Edwin and Lori Stanton were driving by a rural Iredell County, N.C., housing development about six miles from their rented home when they noticed an advertisement for affordable housing. “We decided we’d give them a call,” he says.

The Stantons had discovered the Wesley Community Development Corp., a program of the Western North Carolina Conference of the United Methodist Church. Wesley CDC, which targets people who earn less than 80 percent of the median income for their area, helps them qualify for grants or low-interest loans that will permit them to construct homes in developments where the CDC has purchased lots. The homes, selected from among a series of energy-efficient designs approved by the CDC, are built using volunteer work teams from local churches and “sweat equity” from the future homeowners themselves, which helps minimize construction costs.

The Duke Endowment has supported Wesley CDC, formerly known as Rural Affordable Housing, for several years, through grants to the conference and grants to individual United Methodist churches working with the CDC to build homes. Although a ministry of the United Methodist Church, the program is open to any prospective homeowner who meets the financial qualifications, regardless of religious affiliation.

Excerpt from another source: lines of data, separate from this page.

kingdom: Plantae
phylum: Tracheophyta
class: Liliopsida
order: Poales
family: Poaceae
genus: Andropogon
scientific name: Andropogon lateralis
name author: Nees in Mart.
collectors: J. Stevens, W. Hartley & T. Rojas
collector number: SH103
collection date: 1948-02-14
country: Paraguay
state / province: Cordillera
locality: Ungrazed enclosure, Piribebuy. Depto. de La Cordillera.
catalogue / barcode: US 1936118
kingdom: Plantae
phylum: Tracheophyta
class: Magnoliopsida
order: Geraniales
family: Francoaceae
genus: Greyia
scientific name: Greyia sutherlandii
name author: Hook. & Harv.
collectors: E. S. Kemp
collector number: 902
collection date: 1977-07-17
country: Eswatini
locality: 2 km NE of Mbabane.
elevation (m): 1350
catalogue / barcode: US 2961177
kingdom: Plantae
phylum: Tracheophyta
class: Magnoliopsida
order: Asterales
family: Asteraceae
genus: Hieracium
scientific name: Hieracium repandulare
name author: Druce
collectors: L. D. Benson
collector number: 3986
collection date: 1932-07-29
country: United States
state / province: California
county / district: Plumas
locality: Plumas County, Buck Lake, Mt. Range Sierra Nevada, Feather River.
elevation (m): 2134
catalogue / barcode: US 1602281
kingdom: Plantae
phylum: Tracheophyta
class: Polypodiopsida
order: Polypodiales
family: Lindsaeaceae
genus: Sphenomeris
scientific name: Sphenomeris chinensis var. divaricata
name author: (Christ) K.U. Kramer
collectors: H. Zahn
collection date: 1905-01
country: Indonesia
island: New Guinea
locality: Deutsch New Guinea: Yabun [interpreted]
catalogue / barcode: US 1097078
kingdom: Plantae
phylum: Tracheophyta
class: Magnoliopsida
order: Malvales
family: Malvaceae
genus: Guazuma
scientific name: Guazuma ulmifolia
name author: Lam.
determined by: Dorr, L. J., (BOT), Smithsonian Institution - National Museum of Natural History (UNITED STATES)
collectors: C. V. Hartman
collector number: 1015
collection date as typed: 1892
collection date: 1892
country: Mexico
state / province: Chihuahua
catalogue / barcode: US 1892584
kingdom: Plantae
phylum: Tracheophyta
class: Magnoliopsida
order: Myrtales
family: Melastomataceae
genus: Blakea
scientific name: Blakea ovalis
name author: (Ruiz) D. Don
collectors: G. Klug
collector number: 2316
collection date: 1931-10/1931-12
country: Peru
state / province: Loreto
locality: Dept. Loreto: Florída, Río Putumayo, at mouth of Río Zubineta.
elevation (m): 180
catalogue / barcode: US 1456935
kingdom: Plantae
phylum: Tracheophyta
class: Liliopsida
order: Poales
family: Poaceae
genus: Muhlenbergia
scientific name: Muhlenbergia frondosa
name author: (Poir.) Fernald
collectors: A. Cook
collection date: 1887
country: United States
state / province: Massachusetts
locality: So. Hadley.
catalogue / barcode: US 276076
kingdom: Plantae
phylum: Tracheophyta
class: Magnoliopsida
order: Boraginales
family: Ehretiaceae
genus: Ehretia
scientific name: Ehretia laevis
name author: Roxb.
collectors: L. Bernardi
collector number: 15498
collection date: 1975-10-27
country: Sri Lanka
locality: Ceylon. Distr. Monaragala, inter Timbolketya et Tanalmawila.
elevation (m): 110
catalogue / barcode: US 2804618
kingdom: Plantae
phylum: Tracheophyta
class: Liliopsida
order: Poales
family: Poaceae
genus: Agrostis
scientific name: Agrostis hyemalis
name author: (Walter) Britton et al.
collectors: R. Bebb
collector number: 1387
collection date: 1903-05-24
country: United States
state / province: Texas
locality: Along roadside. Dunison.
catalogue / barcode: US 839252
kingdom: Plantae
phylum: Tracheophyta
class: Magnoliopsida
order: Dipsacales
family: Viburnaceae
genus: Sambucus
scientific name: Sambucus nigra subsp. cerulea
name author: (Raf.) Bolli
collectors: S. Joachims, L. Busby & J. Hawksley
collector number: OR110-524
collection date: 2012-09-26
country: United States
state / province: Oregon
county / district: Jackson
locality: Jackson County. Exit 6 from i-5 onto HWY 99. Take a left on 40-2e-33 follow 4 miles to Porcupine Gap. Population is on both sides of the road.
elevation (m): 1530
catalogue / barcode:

Ed Stanton, who is dis-abled with cancer, says his continuing high medical bills made him worry whether he and his wife could afford house payments. After working with Wesley CDC, they were surprised and pleased to learn that not only could they qualify for a low-interest loan, but “our mortgage is less than we were paying for rent,” he says.

The Stantons moved into their newly built home – the first they have owned since their marriage — on July 31.

“It’s given us a sense of peace,” he says.